=== RECORDS FOR THIS TASK ===

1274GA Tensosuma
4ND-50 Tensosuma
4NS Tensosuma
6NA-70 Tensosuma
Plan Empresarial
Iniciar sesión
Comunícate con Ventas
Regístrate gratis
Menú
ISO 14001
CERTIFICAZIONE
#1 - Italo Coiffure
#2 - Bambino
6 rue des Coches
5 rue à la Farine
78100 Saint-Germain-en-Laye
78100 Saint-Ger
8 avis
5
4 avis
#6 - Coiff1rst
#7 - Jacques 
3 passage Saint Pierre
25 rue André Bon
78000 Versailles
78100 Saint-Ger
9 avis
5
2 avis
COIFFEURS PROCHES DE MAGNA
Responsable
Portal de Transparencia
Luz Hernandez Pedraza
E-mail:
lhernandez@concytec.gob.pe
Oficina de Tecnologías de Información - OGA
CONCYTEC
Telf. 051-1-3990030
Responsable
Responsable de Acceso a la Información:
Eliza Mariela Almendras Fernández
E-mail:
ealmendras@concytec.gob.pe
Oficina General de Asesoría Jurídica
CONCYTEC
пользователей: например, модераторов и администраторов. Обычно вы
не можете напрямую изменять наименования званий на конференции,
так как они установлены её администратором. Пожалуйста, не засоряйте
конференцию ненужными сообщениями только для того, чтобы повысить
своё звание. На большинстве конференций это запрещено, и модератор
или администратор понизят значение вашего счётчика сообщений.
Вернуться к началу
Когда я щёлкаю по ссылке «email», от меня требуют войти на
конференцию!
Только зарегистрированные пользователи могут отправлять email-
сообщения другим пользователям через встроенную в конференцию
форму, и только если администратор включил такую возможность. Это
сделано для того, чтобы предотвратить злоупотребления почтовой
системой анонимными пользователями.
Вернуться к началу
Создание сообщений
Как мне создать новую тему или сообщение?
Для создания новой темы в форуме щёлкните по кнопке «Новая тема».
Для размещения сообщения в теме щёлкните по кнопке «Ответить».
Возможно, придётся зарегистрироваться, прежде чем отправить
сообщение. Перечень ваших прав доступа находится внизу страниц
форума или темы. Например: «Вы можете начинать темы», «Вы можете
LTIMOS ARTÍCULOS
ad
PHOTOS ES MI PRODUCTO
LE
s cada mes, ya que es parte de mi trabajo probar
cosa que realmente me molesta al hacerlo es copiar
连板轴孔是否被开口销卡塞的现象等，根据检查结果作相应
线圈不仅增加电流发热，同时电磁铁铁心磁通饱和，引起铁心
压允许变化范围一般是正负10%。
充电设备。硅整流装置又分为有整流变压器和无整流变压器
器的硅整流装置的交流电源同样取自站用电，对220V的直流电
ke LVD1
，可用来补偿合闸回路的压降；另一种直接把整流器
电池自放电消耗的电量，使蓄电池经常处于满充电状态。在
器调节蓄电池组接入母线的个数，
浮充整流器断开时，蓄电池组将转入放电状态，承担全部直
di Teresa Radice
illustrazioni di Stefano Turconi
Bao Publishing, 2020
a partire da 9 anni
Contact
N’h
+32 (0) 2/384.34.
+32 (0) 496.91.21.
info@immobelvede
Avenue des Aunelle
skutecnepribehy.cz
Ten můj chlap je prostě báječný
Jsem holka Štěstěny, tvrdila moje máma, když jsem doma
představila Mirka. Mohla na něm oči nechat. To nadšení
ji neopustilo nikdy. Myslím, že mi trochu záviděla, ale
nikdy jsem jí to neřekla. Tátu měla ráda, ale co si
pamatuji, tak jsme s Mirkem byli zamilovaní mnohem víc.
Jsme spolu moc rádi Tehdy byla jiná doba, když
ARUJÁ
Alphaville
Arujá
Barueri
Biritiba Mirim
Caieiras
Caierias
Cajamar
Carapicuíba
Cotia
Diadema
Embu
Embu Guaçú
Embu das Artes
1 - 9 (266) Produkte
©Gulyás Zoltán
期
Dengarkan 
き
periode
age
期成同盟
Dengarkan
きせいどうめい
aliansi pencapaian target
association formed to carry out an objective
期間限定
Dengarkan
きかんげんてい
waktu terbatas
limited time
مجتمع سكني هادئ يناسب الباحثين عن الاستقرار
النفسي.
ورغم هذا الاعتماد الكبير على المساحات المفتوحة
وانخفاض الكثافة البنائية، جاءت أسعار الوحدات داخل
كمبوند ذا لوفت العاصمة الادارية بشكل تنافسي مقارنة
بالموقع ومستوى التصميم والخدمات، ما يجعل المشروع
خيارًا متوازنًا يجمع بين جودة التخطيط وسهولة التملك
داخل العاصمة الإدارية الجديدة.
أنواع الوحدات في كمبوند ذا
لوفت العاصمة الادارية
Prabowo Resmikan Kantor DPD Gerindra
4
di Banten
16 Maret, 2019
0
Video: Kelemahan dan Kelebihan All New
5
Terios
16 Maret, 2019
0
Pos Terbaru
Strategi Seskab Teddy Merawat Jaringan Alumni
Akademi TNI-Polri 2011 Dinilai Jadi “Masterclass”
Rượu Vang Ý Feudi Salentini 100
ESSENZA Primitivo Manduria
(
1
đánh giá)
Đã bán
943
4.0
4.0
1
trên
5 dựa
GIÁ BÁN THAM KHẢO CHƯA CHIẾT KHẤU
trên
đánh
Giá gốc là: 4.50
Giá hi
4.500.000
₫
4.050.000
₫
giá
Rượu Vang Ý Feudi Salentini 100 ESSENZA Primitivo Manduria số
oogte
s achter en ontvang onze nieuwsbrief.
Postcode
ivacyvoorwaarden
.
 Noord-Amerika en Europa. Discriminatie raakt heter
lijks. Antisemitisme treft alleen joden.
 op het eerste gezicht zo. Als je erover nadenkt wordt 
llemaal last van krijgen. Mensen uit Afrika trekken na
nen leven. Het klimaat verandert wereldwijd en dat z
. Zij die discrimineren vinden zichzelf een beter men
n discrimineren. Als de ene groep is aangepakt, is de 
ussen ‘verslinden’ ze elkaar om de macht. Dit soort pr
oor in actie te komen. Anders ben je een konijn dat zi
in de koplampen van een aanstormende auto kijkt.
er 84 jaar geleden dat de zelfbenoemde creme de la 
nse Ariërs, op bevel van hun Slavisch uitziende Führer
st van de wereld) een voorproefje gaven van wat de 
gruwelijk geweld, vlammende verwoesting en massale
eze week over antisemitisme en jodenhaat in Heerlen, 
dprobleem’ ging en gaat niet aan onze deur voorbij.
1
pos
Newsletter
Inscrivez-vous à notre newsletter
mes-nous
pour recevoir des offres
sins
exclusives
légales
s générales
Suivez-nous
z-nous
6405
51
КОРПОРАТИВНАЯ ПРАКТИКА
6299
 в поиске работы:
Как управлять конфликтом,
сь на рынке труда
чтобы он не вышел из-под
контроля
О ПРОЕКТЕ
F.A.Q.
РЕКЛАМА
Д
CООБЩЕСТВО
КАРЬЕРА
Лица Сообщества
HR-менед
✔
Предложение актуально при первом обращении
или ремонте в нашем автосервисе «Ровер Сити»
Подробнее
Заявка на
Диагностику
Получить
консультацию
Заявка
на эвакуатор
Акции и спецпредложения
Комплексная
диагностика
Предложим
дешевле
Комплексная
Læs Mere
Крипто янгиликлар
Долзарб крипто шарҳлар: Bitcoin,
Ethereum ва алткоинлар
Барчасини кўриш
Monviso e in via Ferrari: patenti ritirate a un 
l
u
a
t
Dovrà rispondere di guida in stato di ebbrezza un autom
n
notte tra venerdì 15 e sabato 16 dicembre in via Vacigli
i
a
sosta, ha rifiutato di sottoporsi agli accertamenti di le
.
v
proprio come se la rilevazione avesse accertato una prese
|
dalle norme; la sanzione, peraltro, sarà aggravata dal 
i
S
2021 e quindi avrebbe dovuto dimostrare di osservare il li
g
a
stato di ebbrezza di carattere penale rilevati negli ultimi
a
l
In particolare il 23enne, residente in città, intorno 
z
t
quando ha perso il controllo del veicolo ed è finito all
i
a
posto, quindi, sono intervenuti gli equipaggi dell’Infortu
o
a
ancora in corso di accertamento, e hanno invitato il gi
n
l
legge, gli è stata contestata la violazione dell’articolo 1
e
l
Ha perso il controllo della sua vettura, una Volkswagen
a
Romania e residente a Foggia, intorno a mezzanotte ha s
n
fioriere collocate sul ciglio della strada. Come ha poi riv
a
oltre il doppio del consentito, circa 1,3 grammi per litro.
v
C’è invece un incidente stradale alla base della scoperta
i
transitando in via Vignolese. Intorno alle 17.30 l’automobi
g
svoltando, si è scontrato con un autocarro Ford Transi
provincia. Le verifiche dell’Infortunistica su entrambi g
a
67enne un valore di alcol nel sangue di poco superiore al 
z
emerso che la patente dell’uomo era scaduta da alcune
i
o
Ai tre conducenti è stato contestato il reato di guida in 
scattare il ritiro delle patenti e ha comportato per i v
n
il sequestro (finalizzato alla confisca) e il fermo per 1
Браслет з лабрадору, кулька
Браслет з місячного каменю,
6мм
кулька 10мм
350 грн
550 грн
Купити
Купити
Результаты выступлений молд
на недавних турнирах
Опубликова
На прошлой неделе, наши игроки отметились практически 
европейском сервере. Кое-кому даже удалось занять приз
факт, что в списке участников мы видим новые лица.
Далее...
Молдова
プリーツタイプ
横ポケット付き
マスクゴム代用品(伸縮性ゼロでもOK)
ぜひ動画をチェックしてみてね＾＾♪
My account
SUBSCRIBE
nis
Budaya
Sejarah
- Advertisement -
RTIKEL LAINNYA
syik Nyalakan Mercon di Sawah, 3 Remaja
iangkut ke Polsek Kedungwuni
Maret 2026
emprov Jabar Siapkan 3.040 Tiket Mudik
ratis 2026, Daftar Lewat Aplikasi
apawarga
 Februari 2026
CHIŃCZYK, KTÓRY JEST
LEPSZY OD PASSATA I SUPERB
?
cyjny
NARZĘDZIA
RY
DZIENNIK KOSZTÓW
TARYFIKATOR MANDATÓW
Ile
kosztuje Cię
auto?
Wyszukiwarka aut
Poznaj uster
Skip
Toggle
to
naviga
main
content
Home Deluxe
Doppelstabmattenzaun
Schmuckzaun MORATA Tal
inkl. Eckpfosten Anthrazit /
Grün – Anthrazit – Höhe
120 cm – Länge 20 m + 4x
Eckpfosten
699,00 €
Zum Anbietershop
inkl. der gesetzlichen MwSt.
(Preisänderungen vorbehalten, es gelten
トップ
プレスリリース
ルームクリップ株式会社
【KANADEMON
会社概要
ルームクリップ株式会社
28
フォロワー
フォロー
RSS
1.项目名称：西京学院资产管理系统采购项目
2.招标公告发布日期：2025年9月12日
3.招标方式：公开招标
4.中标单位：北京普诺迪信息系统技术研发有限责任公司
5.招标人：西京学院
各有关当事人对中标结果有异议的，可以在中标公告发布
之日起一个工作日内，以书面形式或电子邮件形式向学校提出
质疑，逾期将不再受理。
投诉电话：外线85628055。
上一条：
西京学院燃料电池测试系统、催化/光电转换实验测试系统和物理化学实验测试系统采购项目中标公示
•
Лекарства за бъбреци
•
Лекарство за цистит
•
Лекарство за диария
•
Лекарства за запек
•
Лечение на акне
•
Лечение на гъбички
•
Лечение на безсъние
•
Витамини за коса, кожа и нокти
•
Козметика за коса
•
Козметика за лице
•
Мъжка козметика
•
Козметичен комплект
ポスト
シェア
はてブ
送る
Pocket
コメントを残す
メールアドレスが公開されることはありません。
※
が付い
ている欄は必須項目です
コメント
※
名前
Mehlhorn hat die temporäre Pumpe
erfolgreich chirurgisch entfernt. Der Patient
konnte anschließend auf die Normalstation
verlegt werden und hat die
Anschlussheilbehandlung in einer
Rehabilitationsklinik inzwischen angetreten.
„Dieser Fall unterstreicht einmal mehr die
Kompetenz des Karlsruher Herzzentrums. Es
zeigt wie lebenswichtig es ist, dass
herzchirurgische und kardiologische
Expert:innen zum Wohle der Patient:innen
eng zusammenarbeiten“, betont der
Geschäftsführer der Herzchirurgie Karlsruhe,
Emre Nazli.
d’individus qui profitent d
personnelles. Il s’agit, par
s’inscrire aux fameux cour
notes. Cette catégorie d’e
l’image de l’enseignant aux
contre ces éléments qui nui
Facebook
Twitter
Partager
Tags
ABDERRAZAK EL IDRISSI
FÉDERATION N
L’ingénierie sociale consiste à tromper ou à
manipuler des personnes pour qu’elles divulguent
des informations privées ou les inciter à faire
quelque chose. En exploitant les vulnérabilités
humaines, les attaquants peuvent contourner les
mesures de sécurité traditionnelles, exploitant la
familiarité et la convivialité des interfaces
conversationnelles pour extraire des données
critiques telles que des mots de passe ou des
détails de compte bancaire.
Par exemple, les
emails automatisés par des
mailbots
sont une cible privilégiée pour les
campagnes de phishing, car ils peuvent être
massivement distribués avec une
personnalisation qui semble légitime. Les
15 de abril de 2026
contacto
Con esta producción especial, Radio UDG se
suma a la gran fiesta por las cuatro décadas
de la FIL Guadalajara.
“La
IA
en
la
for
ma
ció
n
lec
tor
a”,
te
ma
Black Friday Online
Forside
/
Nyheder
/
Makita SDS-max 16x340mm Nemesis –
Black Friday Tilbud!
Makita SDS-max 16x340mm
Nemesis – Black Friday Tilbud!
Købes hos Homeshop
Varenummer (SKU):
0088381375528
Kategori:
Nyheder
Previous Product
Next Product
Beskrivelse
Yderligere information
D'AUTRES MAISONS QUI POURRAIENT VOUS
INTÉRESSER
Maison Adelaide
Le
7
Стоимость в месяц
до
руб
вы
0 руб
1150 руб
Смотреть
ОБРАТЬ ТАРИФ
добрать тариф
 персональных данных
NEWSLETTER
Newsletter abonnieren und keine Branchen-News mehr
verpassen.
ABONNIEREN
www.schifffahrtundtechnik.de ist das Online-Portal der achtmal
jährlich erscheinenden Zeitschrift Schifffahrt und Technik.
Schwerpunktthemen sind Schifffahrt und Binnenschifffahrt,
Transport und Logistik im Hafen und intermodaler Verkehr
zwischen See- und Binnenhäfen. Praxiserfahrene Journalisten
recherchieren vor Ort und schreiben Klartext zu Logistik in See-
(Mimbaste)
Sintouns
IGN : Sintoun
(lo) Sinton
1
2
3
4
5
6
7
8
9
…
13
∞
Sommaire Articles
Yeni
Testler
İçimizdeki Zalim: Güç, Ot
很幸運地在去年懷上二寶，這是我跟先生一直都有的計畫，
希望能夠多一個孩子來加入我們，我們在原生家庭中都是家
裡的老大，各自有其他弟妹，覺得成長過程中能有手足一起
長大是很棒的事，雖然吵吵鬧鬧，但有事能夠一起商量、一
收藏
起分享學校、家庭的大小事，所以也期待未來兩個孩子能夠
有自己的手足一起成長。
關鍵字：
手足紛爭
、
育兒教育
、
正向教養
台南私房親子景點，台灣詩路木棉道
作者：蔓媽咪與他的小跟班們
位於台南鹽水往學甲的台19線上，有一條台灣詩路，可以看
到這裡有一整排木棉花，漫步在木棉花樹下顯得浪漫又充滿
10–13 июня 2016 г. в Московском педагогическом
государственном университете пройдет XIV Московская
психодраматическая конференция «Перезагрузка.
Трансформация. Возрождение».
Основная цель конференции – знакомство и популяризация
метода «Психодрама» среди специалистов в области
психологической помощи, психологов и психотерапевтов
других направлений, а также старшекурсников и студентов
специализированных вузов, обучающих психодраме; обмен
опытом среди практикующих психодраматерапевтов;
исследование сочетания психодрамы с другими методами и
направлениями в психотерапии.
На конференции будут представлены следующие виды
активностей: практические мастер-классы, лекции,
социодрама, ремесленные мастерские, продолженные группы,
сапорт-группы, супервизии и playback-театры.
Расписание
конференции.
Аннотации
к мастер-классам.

===

TASK TO CARRY OUT:
Every line in the data that holds the string "العاصمة" should be returned.

SOLUTION TO THE EXERCISE:
كمبوند ذا لوفت العاصمة الادارية بشكل تنافسي مقارنة
داخل العاصمة الإدارية الجديدة.
لوفت العاصمة الادارية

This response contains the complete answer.